There is a need to increase transparency and openness about educational assessments and to improve public confidence in them, writes Paul E. Newton of the Research and Statistics Team, Qualifications and Curriculum Authority, London. He states that many believe that increased public understanding is incompatible with public confidence because of the inherent error of assessments.
Newton argues that not understanding measurement inaccuracy is a far greater threat than understanding it, since it will cause the system to be repeatedly held accountable for more than it can possibly deliver. Newton explains his ethical and practical arguments in favor of educating the public about the inherent limitations of educational measurement.
Understanding measurement inaccuracy
A most important point is that users who fail to understand measurement inaccuracy will not be equipped to draw valid conclusions from results. Another important ethical point is that diagnostic error is not only extremely common, but it can carry very high stakes.
A certain amount of measurement error is due to factors beyond the control of schools, for example, when a student fails to put in sufficient effort or misreads a question.
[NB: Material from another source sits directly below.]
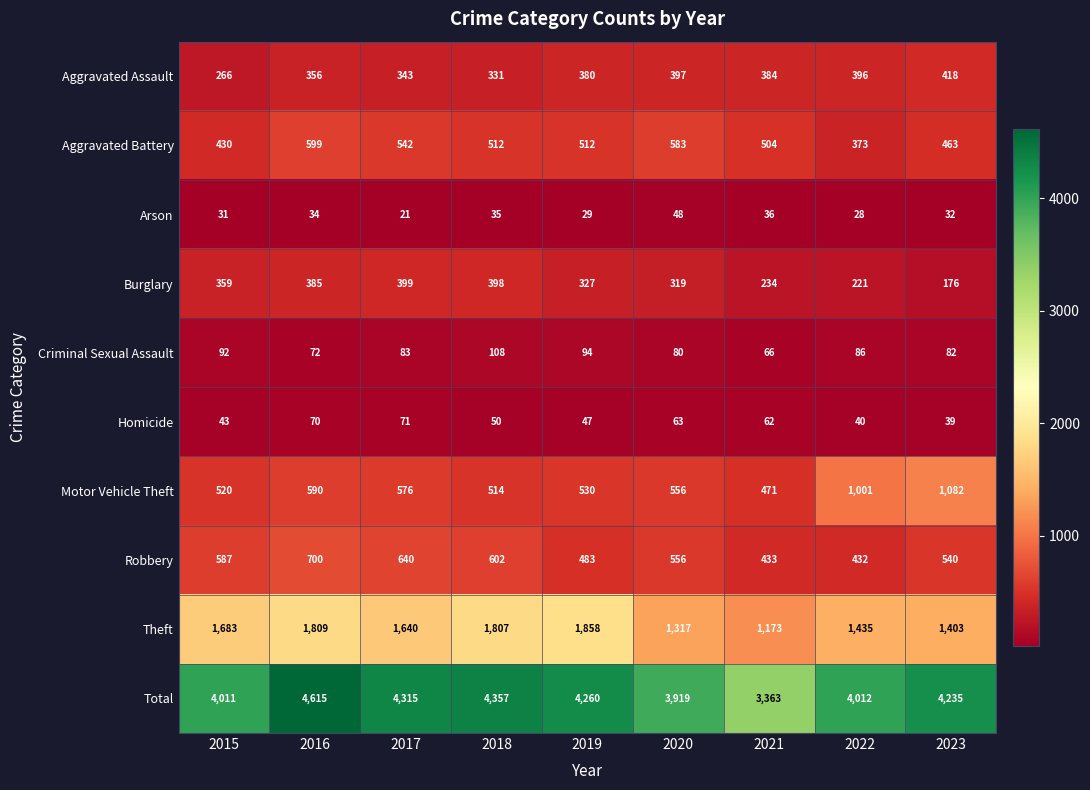

Between 2019 and 2020, which series saw the biggest shift?

Theft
When a question is effective for the vast majority of students with no evidence of bias against prominent subgroups of students, this is probably as good as we can expect.
However, some decisions made for pragmatic reasons can raise the amount of inaccuracy in scores. An example is the decision to have essays scored by a single examiner. Grading every essay twice will produce more reliable scores, but the education department may not have the resources to pay for multiple scoring.
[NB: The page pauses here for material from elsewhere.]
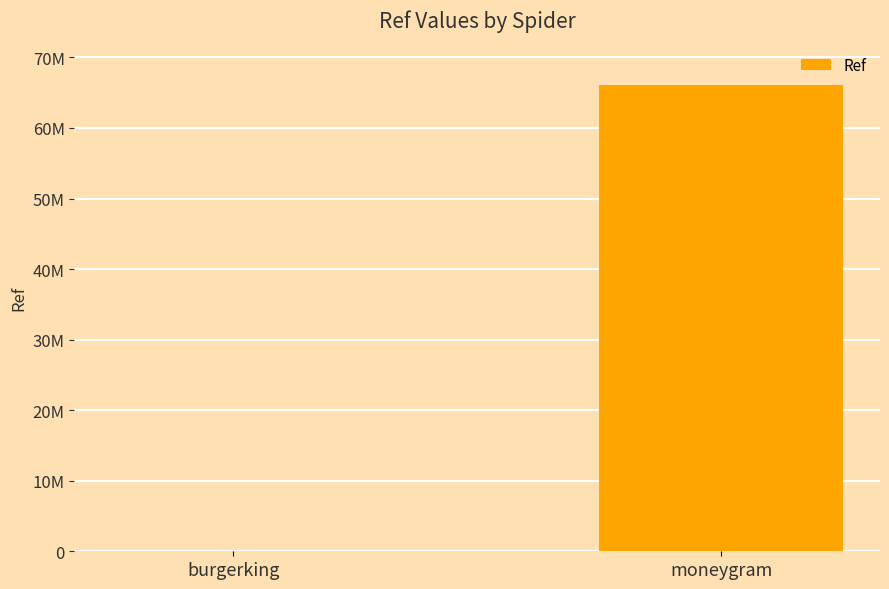

Approximately how many times larger is the value at moneygram compared to burgerking?

15056.2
Sometimes errors are apparent only with the benefit of hindsight. Even when agencies have agreed to procedures and exercise due diligence, unforeseen circumstances can cause the accuracy to be less than expected. Sometimes, however, error is the result of failing to observe due process or to exercise necessary care and attention. Newton points out that it is important to understand that inaccuracy does not imply fault or culpability, nor does lack of culpability imply accuracy.
Error is an inevitable characteristic of measurement. If we accept the need for educational measurement, then we must accept the inevitability of error. There is no such thing as perfect validity, reliability or comparability. These technical concerns are traded off against each other and against pragmatic concerns including manageability, security and cost-effectiveness.
Weighing technical and pragmatic concerns
The weighing of technical and pragmatic concerns must be informed by the consequences of error for those who will use the results for a variety of purposes. Low-stakes purposes (instructional planning in a classroom) cushion technical limitations; high-stakes purposes (graduation or admission requirements) exacerbate them. The significance of measurement inaccuracy, and the extent to which it can be tolerated, is always a function of the use to which results will be put and cannot be discussed independently of this.
Encourage reporting of error
Assessment agencies can do more to address the problem of error. Behind many errors lie conditions that can increase the effect of error. Such conditions include: legislation requiring the use of results from a single test to determine graduation; the requirement for scores to be reported faster than can be done dependably; the use of tests to track achievement trends without any external confirmation of validity; and rushing the piloting process for test questions. Inaccuracy can be reduced by creating a culture that actively encourages and facilitates the reporting of error and actively discourages assigning blame. New technologies may also potentially help address the problems of measurement inaccuracy.
Newton calls for more research to be done on the reliability and validity of national tests. Research should be aimed at generating findings that can be usefully communicated to educators and the public. Evidence from research studies could be synthesized as defensible arguments and published for a lay audience. Agencies could publish more general statements on the strengths and weaknesses of their assessments, outlining the kind of inferences that may and may not be drawn from the results. In addition, Newton recommends that test publishers or users avoid simplistic statements about tests when speaking to the media.
It is essential, in Newton’s opinion, that measurement inaccuracy be understood by all those who use tests. Measurement inaccuracy is not something educational agencies should try to hide. Tests and examinations are blunt instruments; assessment results should be thought of as estimates. Finding the right trade-off between technical and practical concerns should be a matter of public debate. Assessments represent an important advance in ensuring that very large numbers of students are judged and rewarded fairly. To gain the public trust, assessment agencies should be proactive in increasing transparency and educating the public about the inevitability of some measurement error.
“The Public Understanding of Measurement Inaccuracy”, British Educational Research Journal, Volume 31, Number 4, August 2005, pp. 419-442.